You want to make it big enough to hold at least around 10 gal or more at one time.
You can also make a bigger one for your washing as bleach and soap can also hurt your septic tank but not as bad as the salt. Remember salt and bleach are more or less the same thing.


----------



## Cabin Fever (May 10, 2002)

Assuming your water softener is recharging at a "normal" frequency, the amount of salt is not going to affect your septic tank. Remember, even tho there is some bacterial digestion that goes on in the tank, the purpose of the sptic tank is not to decompose organic solids. Its purpose is to allow solids to physically settle to the bottom of the tank so they are not discharged to the drainfield where they can plug the soil. In other words, your septic tank can be a "sterile" environment and it would still function as it is suppose to.


----------



## uncle Will in In. (May 11, 2002)

Our septic tank (1000 gallon) was installed in 1970 and has never been pumped out. We don't run any softener or gray water into it. Still working OK.


----------



## Micahn (Nov 19, 2005)

Cabin Fever said:


> Assuming your water softener is recharging at a "normal" frequency, the amount of salt is not going to affect your septic tank. Remember, even tho there is some bacterial digestion that goes on in the tank, the purpose of the sptic tank is not to decompose organic solids. Its purpose is to allow solids to physically settle to the bottom of the tank so they are not discharged to the drainfield where they can plug the soil. In other words, your septic tank can be a "sterile" environment and it would still function as it is suppose to.

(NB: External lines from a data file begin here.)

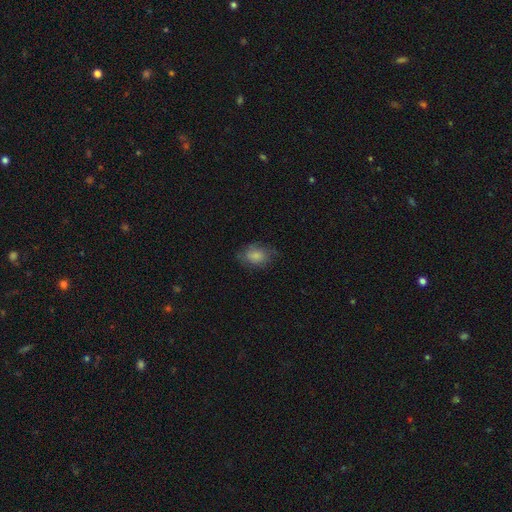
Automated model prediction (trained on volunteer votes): Q: Smooth or featured?
A: smooth (76%); runner-up: featured or disk (16%)
Q: How rounded?
A: in between (72%); runner-up: round (27%)
Q: Merging?
A: none (64%); runner-up: minor disturbance (25%)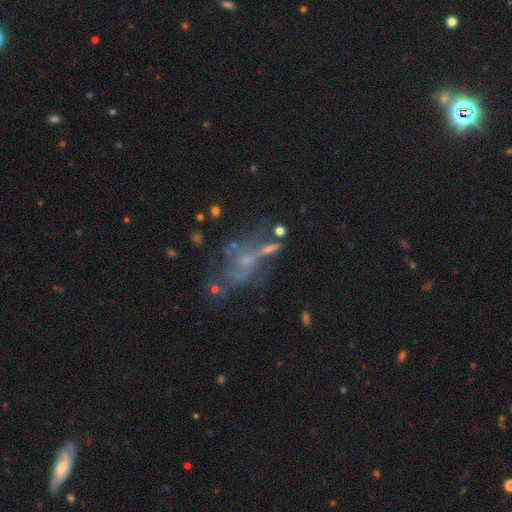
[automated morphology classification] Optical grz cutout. It shows a featured or disk galaxy (62%) with no bar (72%), no spiral arms (59%) and a small central bulge (49%). Merging: none (43%).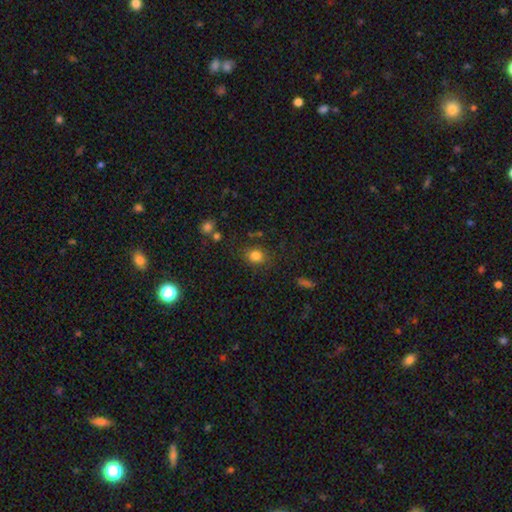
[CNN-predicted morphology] Q: Smooth or featured?
A: smooth (82%); runner-up: star or artifact (12%)
Q: How rounded?
A: round (62%); runner-up: in between (37%)
Q: Merging?
A: none (78%); runner-up: minor disturbance (14%)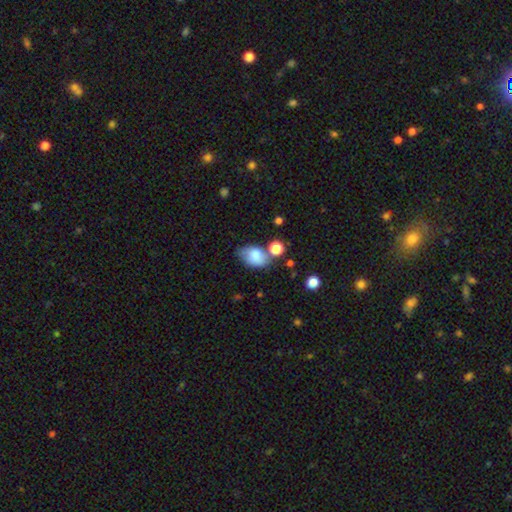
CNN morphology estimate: A smooth galaxy with no disk features (79%) that is in between round and cigar-shaped (84%). Merging: none (48%).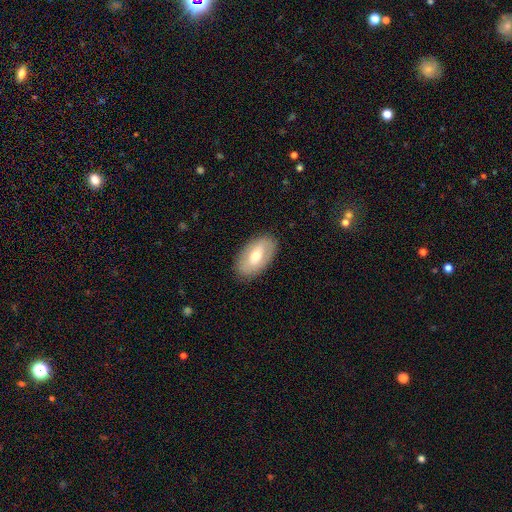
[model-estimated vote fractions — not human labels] Smooth or featured?
  - smooth: 57% *
  - featured or disk: 37%
  - star or artifact: 6%
How rounded?
  - in between: 93% *
  - round: 5%
  - cigar-shaped: 2%
Merging?
  - none: 86% *
  - minor disturbance: 10%
  - major disturbance: 3%
  - merger: 1%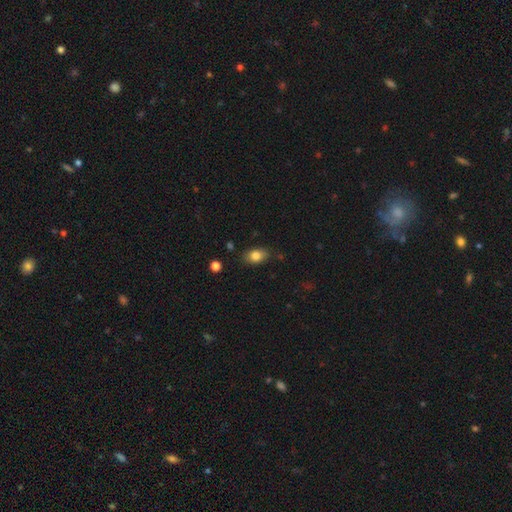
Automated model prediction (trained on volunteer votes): Morphology: type=smooth (81%); roundness=in between (82%); merging=none (81%).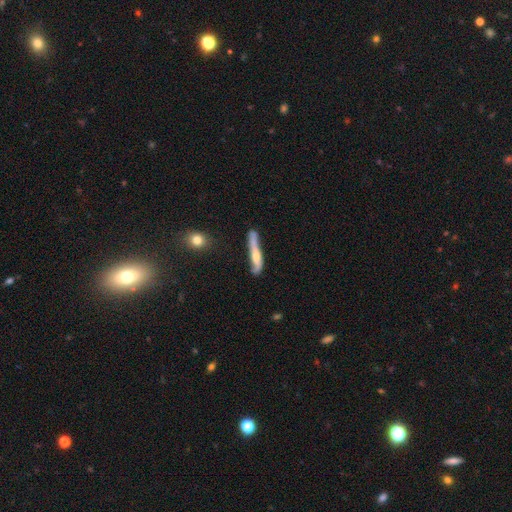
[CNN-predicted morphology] This is possibly a featured or disk galaxy (56%). It is likely viewed edge-on (72%). Merging: possibly none (58%).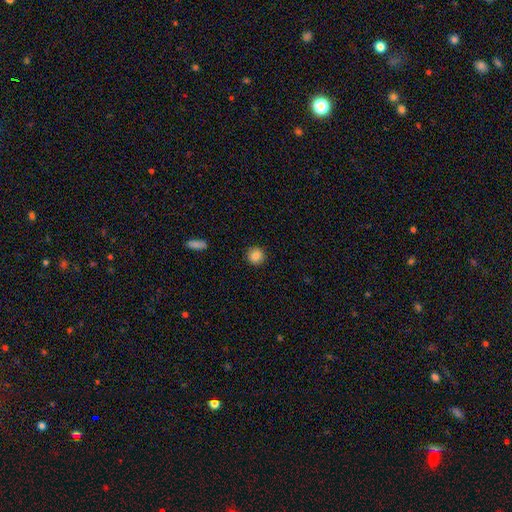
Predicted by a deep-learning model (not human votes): A smooth galaxy with no disk features (84%) that is round (91%). Merging: none (91%).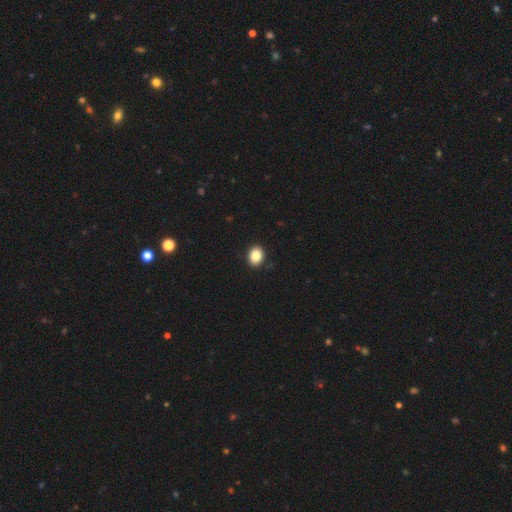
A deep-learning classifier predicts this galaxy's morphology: Smooth or featured? Predicted: smooth (p=0.85). How rounded? Predicted: round (p=0.52). Merging? Predicted: none (p=0.91).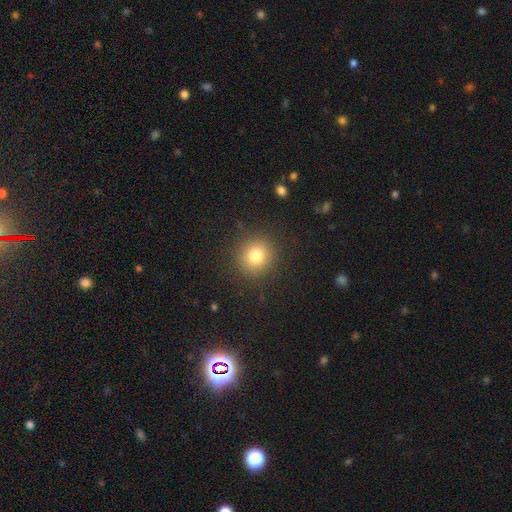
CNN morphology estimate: smooth 80%, star or artifact 12%, featured or disk 8%. Down the decision tree: how rounded — round (89%); merging — none (89%).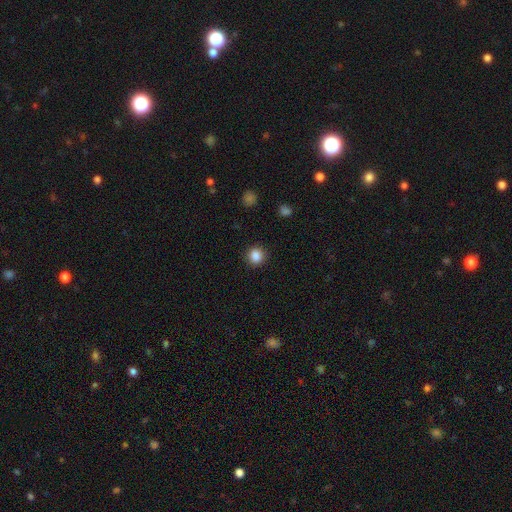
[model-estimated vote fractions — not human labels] Q: Smooth or featured?
A: smooth (86%); runner-up: star or artifact (11%)
Q: How rounded?
A: round (90%); runner-up: in between (9%)
Q: Merging?
A: none (91%); runner-up: minor disturbance (6%)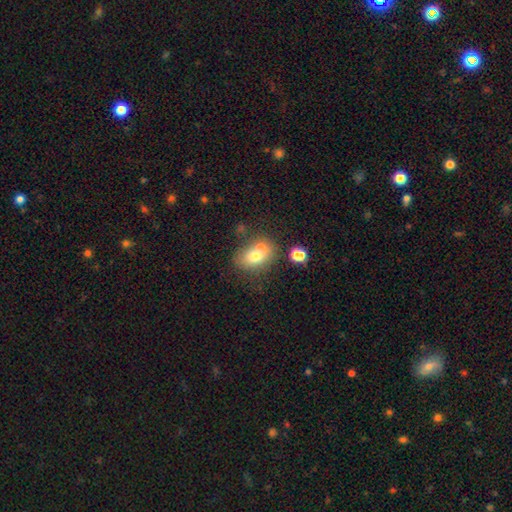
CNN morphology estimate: Overall: smooth (71%). How rounded: in between (76%). Merging: none (50%; merger 21%).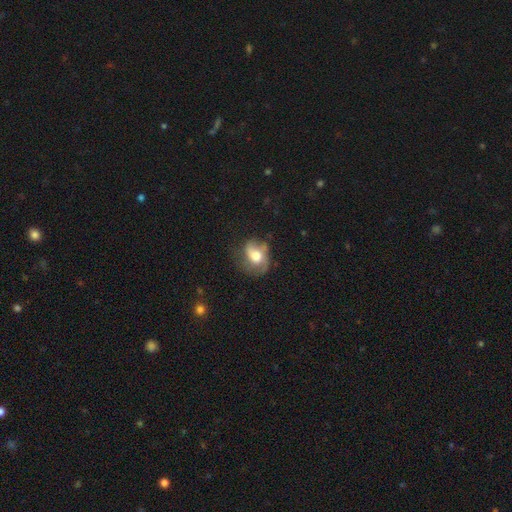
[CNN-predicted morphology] A featured or disk galaxy (46%). Merging: none (43%).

I have no clue where people get this stuff. Without bacteria working in a septic tank it is not going to be working to well for long.
A well built system that is taken cared of by not putting things that should not be in there should never have to be pumped and will work forever trouble free.
A water softener will use many lbs of salt every time it runs. Most systems run 3 or 3 times a week depending on how hard the water is.
That could easily put 50 to 100 lbs of salt a month into your septic system. None of the bacteria that keeps things running right will live threw that.

Do a little search around online and see just how a septic system should work. You see that the solids should be broken down and pass threw the system like they should.
The septic people will tell you that you should have it pumped out once a year or so because they own and run that part of things as well. I have seen septic systems 50 years old that has never been pumped out that was still working just fine.

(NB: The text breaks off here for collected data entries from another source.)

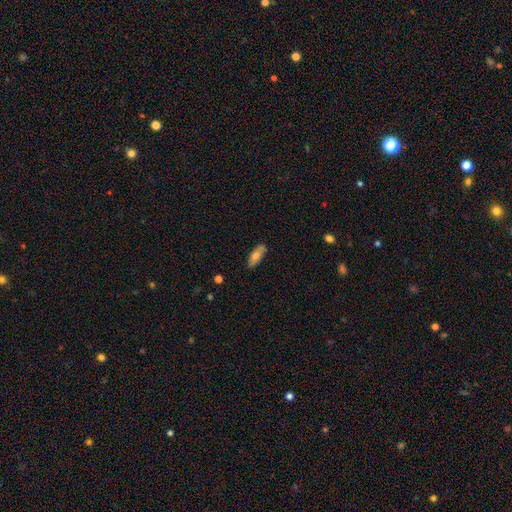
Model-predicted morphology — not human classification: Smooth or featured? Predicted: smooth (p=0.69). How rounded? Predicted: in between (p=0.71). Merging? Predicted: none (p=0.80).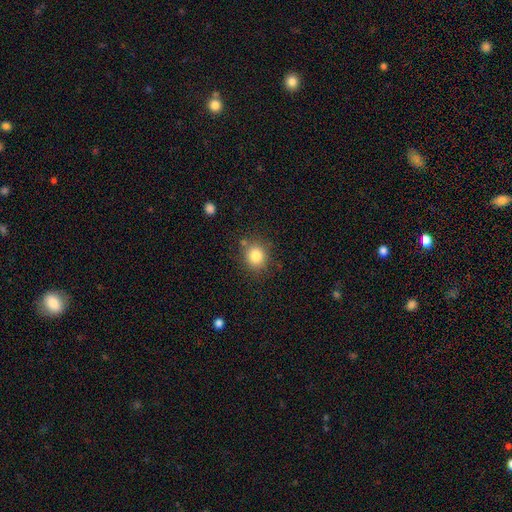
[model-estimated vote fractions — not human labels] A smooth galaxy with no disk features (83%) that is round (80%).

Vote fractions:
- Smooth or featured? smooth: 83% / star or artifact: 11% / featured or disk: 6%
- How rounded? round: 80% / in between: 19% / cigar-shaped: 1%
- Merging? none: 80% / minor disturbance: 11% / merger: 5% / major disturbance: 3%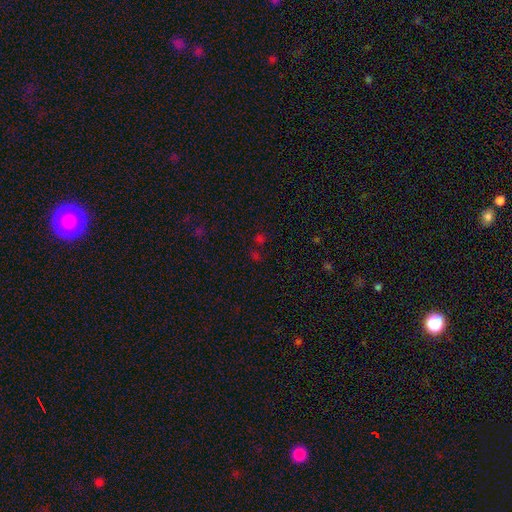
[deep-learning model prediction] This is possibly a star or artifact rather than a galaxy (52%).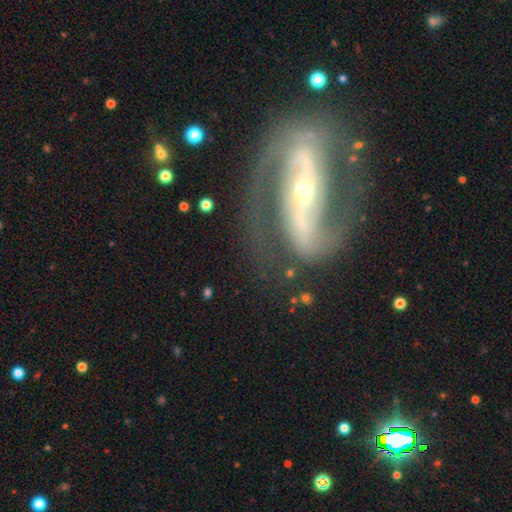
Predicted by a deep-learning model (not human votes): Smooth or featured? featured or disk (88%)
Edge-on disk? no (94%)
Bar? strong (60%)
Spiral arms? yes (94%)
Spiral winding? medium (50%)
Spiral arm count? 2 (91%)
Bulge size? small (62%)
Merging? none (72%)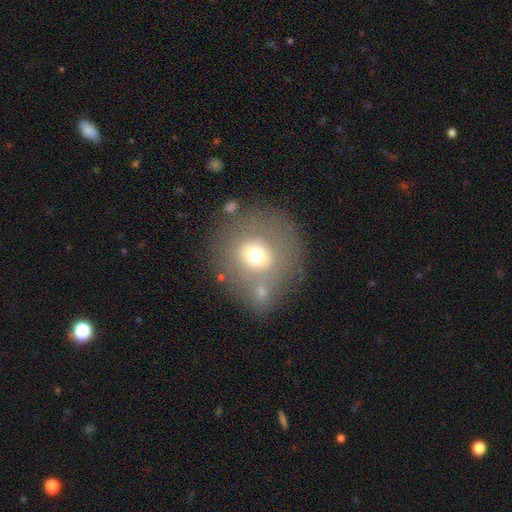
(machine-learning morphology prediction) This appears to be a smooth galaxy with no disk features (63%) that is round (88%). Merging: none (61%).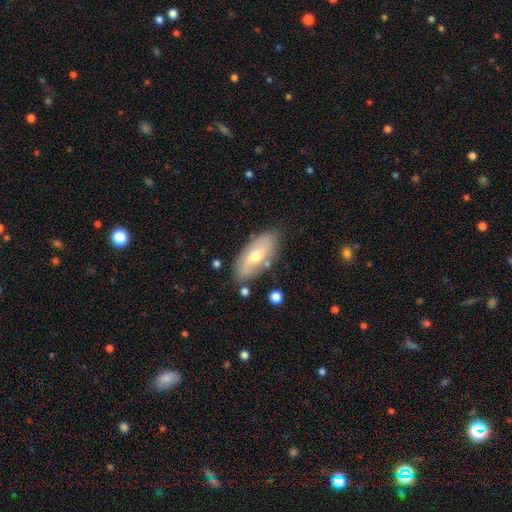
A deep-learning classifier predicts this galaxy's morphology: A smooth galaxy with no disk features (50%).

Vote fractions:
- Smooth or featured? smooth: 50% / featured or disk: 44% / star or artifact: 7%
- Merging? none: 78% / minor disturbance: 15% / merger: 4% / major disturbance: 3%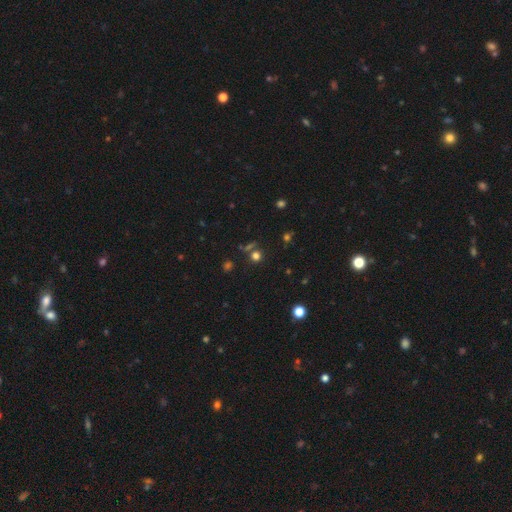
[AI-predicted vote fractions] smooth-or-featured: smooth: 65% | star or artifact: 27% | featured or disk: 8%
  how-rounded: round: 89% | in between: 9% | cigar-shaped: 2%
  merging: none: 75% | merger: 12% | minor disturbance: 9% | major disturbance: 4%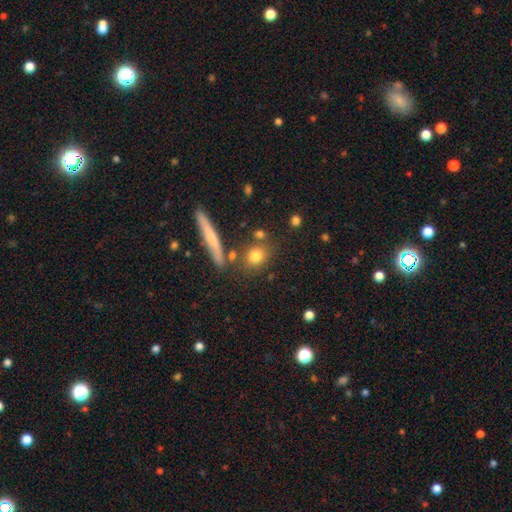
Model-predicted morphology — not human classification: Smooth or featured?
  - smooth: 77% *
  - featured or disk: 12%
  - star or artifact: 11%
How rounded?
  - round: 62% *
  - in between: 26%
  - cigar-shaped: 11%
Merging?
  - none: 73% *
  - merger: 12%
  - minor disturbance: 11%
  - major disturbance: 4%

To let you know a little bit about myself, I was a master plumber and owned my own company until I got hurt and could no longer work. I also was a instructor at a vocational school for plumbing for many years as well as ran the whole thing for a few.
Every time I ran into a septic system that needed pumped it was because people put things like their water softener drains into it or flushed things that should not have been flushed (female things). Or it was not installed right.

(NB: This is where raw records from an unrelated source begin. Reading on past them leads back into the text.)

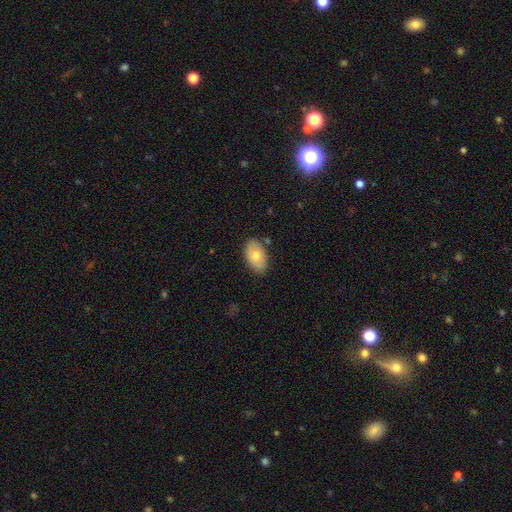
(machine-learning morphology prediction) Smooth or featured? Predicted: smooth (p=0.67). How rounded? Predicted: in between (p=0.93). Merging? Predicted: none (p=0.82).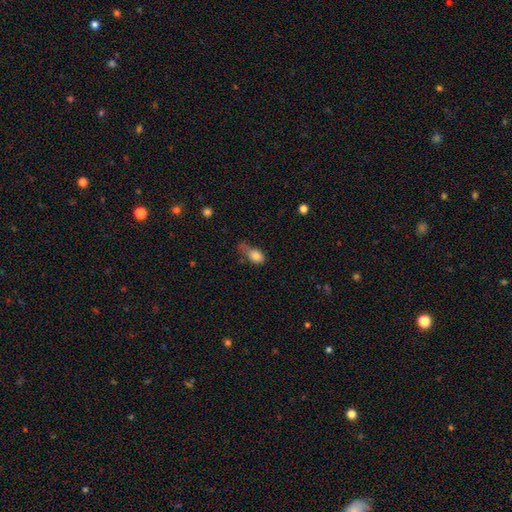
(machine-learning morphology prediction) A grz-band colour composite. It shows a smooth galaxy with no disk features (81%) that is in between round and cigar-shaped (78%). Merging: none (34%, tied with minor disturbance).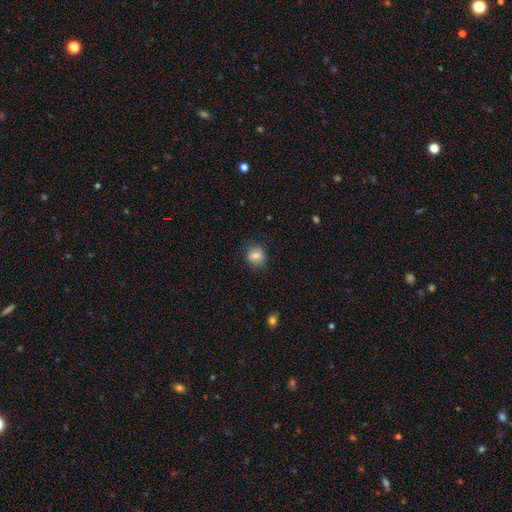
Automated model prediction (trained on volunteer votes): A smooth galaxy with no disk features (79%) that is round (80%). Merging: none (83%).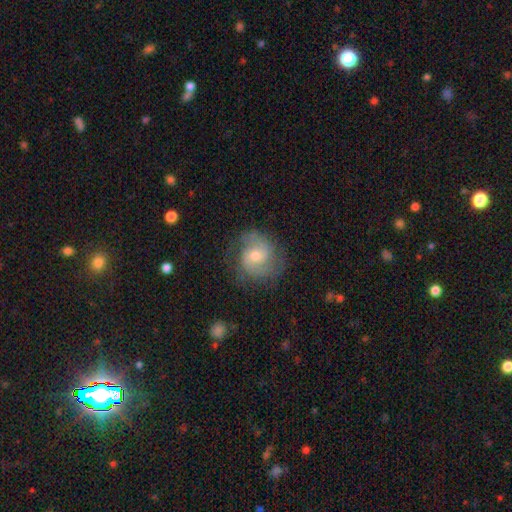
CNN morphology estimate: Smooth or featured? Predicted: featured or disk (p=0.71). Edge-on disk? Predicted: no (p=0.98). Bar? Predicted: no (p=0.53). Spiral arms? Predicted: yes (p=0.92). Spiral winding? Predicted: medium (p=0.48). Spiral arm count? Predicted: 2 (p=0.76). Bulge size? Predicted: moderate (p=0.54). Merging? Predicted: none (p=0.72).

The best thing anyone could do for their septic system is to buy some bacteria cakes every now and then and flush them down. You can buy them at most hardware type stores and they do a lot of good. If you use a lot of bleach around the house it would help more then any pumping out would.


----------



## Rocky Fields (Jan 24, 2007)

Hey.

Listen to Micahn. He's right.

You DO need the bacteria to break down the waste. Technically, salt sterilizes and kills bacteria...like a saline solution for an infection. 

RF


----------



## wyld thang (Nov 16, 2005)

Ours(salty water runoff) just comes out a little hose and dribbles down the gravel driveway into the berry bushes(none the worse for it) the birds love it.


----------



## rwinsouthla (Oct 24, 2005)

First, I should say that I am a process engineer in an industrial wastewater facility that treats both high and low salinity stream, and we have excellent success doing so. Above 7% salinity, the bacteria go into protective mode and excrete a protective exopolymer that prevents them from digesting the organic material. Below 7%, they are fine. Now having said that, if you typically run 1-3% salinity, they'll be fine with fluctuating salinity levels. But, if you run say 3-4%, but hit them with some 7-10% shock loads, they'll go into protective mode by secreting the exopolymer. 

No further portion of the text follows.